Reeks opdrachten =>
1) In welk jaar is Elisabeth van Pardelaer volgens de documenttekst overleden?
2) Schrijf de regels van de lijst opnieuw vanaf de regel met "right hip: (768, 469, -9)" tot en met het einde van de lijst, met "ankle" vervangen door "foot", en geef alleen die regels terug.

Documenttekst =>
******************************
Willem van Krieckenbeck van Baerle, knape (1418), zoon van Hendrik van Krieckenbeck van Baerle, overleden < 1 april 1476
Gehuwd met
Elisabeth van Pardelaer, dochter van Emont van Pardelaer, overleden 1452
Bronnen: 1) archieven.nl, 2) historischcentrumlimburg.nl, 3) archiefroermond.nl, 4) Bijdragen tot de geschiedenis der Graven van Kessel, Ed. Rosenkrantz. In: De Maasgouw. Orgaan voor Limburgsche Geschiedenis, Taal en Letterkunde, 23e jaargang, 15 maart 1901, no. 5, 6) genwiki.nl
Op 13 juni 1416 ‘op sunte antoniusdach’ oorkonden Johan van Groesbeek, heer te Hoemen, Roelman van Arendael, heer te Well, Johan van der Straten, ridder, Evert van Wischel, ridder, Wilhelm van Kriekenbeke, Evert van den Ham, Reijner van Zeilleren, Johan van Berenbroek Arntzoon, Otto van Buren Johanszoon, Henric Francois van Nersdom, Wilhelm van Wisschel, Arnt van der Horst, Henric van Scevik, Herman van Rode, Geret Bloemendael, Derich die Haen en Henric van der Weijden, op 7 januari 1416 te Goch in het Gasthuis een bezegelde brief gezien te hebben waarbij Gadeken van Aefferden, vrijgraaf van Reinald hertog van Gulik en Gelre en met name genoemde vrije mannen in gespannen bank te Walverden op klacht Gerard Wameldinck recht gesproken heeft over Johan Kerchof wegens doodslag. Oorkonders verklaren dat de vrijgraaf dat oordeel in het Gasthuis te Goch heeft bezworen.
******************************
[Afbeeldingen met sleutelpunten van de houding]
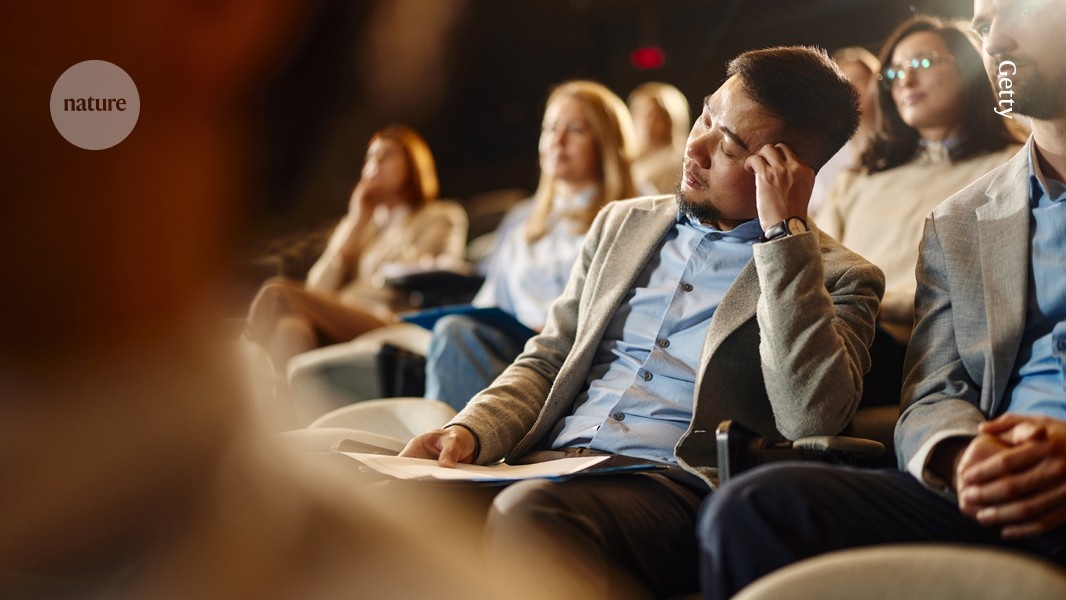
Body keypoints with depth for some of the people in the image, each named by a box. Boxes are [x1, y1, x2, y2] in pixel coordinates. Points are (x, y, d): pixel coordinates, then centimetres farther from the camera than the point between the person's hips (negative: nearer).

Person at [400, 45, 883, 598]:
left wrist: (785, 232, -11)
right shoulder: (621, 224, 21)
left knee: (529, 514, -37)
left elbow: (810, 419, -14)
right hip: (546, 465, 5)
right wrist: (471, 430, 1)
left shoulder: (839, 278, 5)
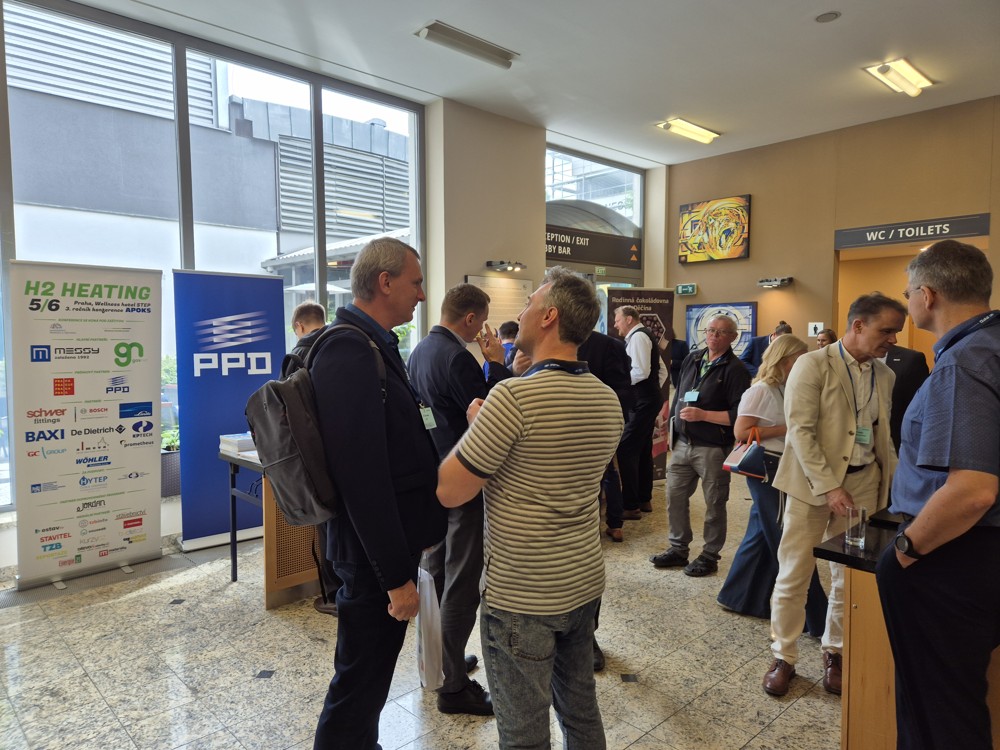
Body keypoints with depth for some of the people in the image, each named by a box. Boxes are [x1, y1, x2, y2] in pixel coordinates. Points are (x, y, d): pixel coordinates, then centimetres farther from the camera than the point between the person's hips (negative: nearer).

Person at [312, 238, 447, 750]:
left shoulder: (373, 344, 9)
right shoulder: (349, 352, -23)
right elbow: (363, 477, -27)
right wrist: (397, 576, -22)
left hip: (390, 538, 10)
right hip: (373, 551, -10)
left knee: (373, 667, 25)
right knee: (361, 680, 9)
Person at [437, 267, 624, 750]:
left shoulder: (514, 396, -23)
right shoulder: (609, 400, 1)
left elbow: (449, 492, -18)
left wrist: (474, 424, -3)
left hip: (520, 597, -7)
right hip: (584, 583, 7)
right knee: (581, 708, 24)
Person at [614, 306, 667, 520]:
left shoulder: (637, 336, -13)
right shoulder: (644, 335, 18)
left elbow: (641, 372, -23)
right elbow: (662, 371, 20)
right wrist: (653, 390, 15)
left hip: (642, 403, -11)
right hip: (648, 400, 11)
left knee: (626, 451, -9)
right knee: (643, 450, 15)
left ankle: (631, 506, -5)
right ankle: (645, 500, 24)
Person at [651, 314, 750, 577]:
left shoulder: (735, 369, -11)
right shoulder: (692, 359, 9)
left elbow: (739, 414, -19)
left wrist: (703, 415, -23)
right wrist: (672, 422, 13)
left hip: (713, 448, -6)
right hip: (682, 443, 6)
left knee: (714, 504, 8)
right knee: (674, 496, 11)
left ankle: (710, 556, 24)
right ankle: (678, 549, 27)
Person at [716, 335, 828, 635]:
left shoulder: (783, 390, 12)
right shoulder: (761, 390, -14)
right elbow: (741, 432, -20)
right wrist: (785, 429, -19)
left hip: (782, 470, 9)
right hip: (768, 469, -9)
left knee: (762, 536, 15)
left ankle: (740, 598, 28)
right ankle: (814, 617, 9)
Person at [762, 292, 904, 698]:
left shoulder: (885, 375, 8)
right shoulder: (813, 365, -10)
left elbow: (883, 436, 15)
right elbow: (800, 430, -15)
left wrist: (893, 480, 3)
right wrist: (829, 487, -17)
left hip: (863, 484, 5)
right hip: (812, 482, -5)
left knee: (851, 577, 11)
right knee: (794, 574, 2)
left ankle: (835, 653, 29)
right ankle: (784, 657, 17)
******************************
Antwoorden =>
1) In 1452.

2)
right hip: (768, 469, -9)
left knee: (762, 536, 15)
left foot: (740, 598, 28)
right foot: (814, 617, 9)
Person at [762, 292, 904, 698]:
left shoulder: (885, 375, 8)
right shoulder: (813, 365, -10)
left elbow: (883, 436, 15)
right elbow: (800, 430, -15)
left wrist: (893, 480, 3)
right wrist: (829, 487, -17)
left hip: (863, 484, 5)
right hip: (812, 482, -5)
left knee: (851, 577, 11)
right knee: (794, 574, 2)
left foot: (835, 653, 29)
right foot: (784, 657, 17)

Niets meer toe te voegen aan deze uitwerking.